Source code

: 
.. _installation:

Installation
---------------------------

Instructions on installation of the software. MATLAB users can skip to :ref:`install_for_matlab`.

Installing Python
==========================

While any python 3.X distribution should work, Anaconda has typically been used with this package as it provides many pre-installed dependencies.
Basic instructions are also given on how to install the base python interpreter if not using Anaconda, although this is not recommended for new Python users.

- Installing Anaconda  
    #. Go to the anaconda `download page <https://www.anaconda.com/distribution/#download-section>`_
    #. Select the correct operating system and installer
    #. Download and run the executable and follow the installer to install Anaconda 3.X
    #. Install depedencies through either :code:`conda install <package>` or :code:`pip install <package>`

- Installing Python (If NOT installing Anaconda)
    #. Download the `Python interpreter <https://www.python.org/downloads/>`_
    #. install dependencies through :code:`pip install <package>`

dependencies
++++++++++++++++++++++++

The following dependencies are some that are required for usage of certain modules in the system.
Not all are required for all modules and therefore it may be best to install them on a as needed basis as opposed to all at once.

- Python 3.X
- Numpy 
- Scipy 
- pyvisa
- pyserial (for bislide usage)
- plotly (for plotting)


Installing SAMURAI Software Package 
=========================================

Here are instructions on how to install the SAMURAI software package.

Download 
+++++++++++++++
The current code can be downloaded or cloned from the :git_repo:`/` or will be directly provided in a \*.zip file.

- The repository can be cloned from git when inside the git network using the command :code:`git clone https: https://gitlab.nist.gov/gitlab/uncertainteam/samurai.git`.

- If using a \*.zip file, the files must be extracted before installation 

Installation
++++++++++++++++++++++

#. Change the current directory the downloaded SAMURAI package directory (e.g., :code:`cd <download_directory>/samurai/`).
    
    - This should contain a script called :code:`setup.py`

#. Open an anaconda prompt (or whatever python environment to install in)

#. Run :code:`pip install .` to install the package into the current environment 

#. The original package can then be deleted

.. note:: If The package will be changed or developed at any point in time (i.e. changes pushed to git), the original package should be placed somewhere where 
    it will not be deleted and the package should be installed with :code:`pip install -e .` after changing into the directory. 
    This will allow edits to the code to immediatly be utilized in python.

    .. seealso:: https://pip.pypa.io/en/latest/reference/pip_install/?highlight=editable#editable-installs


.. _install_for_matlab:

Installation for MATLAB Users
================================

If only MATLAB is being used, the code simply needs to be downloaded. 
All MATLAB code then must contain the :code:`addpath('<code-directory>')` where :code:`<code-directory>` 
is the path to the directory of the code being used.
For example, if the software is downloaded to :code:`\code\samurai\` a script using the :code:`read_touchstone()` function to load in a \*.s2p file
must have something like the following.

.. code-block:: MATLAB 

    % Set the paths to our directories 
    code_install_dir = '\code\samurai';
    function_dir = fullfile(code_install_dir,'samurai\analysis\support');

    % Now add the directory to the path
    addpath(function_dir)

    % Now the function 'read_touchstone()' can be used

·····

▶ _Your task_:
Look over the entries for "required", then copy every line that includes that string.

▶ _Reply_:
The following dependencies are some that are required for usage of certain modules in the system.
Not all are required for all modules and therefore it may be best to install them on a as needed basis as opposed to all at once.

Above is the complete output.